**Reading passage**:

This patch detects the avaibility of this instruction and when available
use it in the qemu load/store routines in replacement of load/store +
bswap. Note that for 16-bit unsigned loads, movbe + movzw is basically the
same as movzw + bswap, so the patch doesn't touch this case.
Signed-off-by: Aurelien Jarno <aurelien@aurel32.net>
---
tcg/i386/tcg-target.c | 152 ++++++++++++++++++++++++++++++++++---------------
1 file changed, 107 insertions(+), 45 deletions(-)
diff --git a/tcg/i386/tcg-target.c b/tcg/i386/tcg-target.c
index e247829..8fbb0be 100644
--- a/tcg/i386/tcg-target.c
+++ b/tcg/i386/tcg-target.c
@@ -99,18 +99,31 @@ static const int tcg_target_call_oarg_regs[] = {
# define TCG_REG_L1 TCG_REG_EDX
#endif
+/* The host compiler should supply <cpuid.h> to enable runtime features
+ detection, as we're not going to go so far as our own inline assembly.
+ If not available, default values will be assumed. */
+#if defined(CONFIG_CPUID_H)

**Questions**:
1 – In the qemu patch, which kind of load does the patch leave unchanged?
2 – Write the part of the qemu patch that follows its last line.

**Information given**:
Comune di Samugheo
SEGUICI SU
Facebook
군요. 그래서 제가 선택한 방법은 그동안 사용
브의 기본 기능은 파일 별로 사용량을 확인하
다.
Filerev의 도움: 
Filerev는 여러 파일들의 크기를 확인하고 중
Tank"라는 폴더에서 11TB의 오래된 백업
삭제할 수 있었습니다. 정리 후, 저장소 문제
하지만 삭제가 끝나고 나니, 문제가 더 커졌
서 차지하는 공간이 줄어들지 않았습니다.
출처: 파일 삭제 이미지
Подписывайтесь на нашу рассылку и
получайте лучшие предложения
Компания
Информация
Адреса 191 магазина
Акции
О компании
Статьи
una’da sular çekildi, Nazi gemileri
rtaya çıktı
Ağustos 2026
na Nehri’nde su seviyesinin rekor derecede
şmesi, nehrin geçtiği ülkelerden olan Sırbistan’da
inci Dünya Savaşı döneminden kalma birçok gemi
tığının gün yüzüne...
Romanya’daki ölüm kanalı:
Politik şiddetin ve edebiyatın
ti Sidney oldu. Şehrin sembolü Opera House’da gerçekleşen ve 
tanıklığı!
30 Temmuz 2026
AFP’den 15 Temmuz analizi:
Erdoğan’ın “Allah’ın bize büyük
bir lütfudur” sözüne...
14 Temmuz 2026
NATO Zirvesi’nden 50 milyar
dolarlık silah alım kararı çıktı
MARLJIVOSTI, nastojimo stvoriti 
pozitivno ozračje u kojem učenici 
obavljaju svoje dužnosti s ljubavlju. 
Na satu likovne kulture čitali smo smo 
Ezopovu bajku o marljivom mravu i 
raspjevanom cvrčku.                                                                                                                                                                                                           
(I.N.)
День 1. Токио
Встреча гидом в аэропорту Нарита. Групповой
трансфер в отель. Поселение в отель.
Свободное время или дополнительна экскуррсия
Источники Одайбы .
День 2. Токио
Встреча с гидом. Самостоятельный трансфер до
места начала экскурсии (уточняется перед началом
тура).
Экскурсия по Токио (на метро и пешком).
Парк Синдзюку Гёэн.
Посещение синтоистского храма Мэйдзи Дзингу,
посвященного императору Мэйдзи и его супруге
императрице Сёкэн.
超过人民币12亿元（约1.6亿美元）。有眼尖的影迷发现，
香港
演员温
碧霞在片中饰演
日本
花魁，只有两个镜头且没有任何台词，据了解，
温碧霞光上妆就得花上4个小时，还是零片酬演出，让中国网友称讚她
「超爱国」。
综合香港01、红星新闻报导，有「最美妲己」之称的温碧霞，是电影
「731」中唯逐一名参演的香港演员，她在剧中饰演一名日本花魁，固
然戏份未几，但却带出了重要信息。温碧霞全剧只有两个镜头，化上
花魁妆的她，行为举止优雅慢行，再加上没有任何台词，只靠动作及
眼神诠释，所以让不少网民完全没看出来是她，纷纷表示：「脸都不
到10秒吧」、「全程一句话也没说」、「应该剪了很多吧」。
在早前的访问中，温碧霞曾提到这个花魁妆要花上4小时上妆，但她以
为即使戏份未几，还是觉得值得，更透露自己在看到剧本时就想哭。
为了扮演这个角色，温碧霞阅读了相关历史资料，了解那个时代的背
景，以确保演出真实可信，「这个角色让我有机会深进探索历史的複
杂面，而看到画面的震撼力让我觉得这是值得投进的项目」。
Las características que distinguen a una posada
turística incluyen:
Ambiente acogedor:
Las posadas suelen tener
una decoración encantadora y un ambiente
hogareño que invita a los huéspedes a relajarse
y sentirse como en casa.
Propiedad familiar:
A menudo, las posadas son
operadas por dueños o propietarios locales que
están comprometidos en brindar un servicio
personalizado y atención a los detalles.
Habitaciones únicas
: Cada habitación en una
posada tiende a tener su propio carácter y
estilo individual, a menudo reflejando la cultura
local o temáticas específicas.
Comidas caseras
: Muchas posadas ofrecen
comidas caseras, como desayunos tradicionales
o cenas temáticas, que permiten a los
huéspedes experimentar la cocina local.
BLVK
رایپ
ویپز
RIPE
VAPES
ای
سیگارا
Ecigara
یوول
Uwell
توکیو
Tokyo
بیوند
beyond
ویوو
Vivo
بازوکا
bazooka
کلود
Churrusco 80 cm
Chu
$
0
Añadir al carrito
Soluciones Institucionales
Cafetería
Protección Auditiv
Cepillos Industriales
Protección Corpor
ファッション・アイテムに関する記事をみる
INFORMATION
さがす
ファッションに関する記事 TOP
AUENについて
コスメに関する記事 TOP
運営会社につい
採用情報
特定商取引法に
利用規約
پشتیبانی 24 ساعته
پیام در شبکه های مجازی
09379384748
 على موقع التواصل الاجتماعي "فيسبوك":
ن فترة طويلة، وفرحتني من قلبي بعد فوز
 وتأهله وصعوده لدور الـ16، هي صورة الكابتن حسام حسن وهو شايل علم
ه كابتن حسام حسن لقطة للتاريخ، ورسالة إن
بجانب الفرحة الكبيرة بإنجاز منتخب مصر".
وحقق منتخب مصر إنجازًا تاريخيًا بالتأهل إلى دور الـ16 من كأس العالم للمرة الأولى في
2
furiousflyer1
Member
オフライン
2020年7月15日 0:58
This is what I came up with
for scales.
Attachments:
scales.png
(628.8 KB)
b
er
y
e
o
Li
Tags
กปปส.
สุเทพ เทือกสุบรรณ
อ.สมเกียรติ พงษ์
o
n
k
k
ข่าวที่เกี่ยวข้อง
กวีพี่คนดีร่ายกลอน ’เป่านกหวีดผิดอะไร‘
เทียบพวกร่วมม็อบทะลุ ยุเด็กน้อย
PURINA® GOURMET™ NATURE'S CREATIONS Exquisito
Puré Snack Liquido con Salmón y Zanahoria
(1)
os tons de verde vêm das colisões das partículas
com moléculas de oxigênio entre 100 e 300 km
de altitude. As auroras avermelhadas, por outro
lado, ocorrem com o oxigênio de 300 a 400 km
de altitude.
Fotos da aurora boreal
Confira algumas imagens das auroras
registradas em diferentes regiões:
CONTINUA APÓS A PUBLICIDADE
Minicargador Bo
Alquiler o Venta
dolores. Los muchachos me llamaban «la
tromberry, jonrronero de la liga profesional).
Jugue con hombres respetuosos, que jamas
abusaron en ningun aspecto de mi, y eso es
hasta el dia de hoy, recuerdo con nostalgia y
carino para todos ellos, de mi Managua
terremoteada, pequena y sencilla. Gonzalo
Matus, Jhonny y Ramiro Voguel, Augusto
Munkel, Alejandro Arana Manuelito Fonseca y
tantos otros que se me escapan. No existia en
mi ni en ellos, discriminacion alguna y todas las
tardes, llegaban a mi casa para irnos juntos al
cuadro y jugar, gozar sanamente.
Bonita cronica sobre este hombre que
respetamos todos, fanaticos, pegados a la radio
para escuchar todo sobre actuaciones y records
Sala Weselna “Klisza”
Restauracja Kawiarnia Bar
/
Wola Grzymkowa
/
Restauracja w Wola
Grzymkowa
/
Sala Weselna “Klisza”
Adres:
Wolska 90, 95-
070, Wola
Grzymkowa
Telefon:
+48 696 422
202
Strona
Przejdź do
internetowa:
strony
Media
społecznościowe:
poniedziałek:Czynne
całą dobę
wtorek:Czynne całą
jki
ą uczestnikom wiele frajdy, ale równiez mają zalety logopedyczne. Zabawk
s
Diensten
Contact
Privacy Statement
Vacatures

**Response list**:
1 – 16-bit unsigned loads.

2 –
+#include <cpuid.h>
+#endif
+
/* For 32-bit, we are going to attempt to determine at runtime whether cmov
- is available. However, the host compiler must supply <cpuid.h>, as we're
- not going to go so far as our own inline assembly. */
+ is available. */
#if TCG_TARGET_REG_BITS == 64
# define have_cmov 1
#elif defined(CONFIG_CPUID_H)
-#include <cpuid.h>
static bool have_cmov;
#else
# define have_cmov 0
#endif
+/* If bit_MOVBE is defined in cpuid.h (added in GCC version 4.6), we are
+ going to attempt to determine at runtime whether movbe is available. */
+#if defined(CONFIG_CPUID_H) && defined(bit_MOVBE)
+static bool have_movbe;
+#else
+# define have_movbe 0
+#endif
+
static uint8_t *tb_ret_addr;
static void patch_reloc(uint8_t *code_ptr, int type,
@@ -280,6 +293,8 @@ static inline int tcg_target_const_match(tcg_target_long val,
#define OPC_MOVB_EvIz (0xc6)
#define OPC_MOVL_EvIz (0xc7)
#define OPC_MOVL_Iv (0xb8)
+#define OPC_MOVBE_GyMy (0xf0 | P_EXT2)
+#define OPC_MOVBE_MyGy (0xf1 | P_EXT2)
#define OPC_MOVSBL (0xbe | P_EXT)
#define OPC_MOVSWL (0xbf | P_EXT)
#define OPC_MOVSLQ (0x63 | P_REXW)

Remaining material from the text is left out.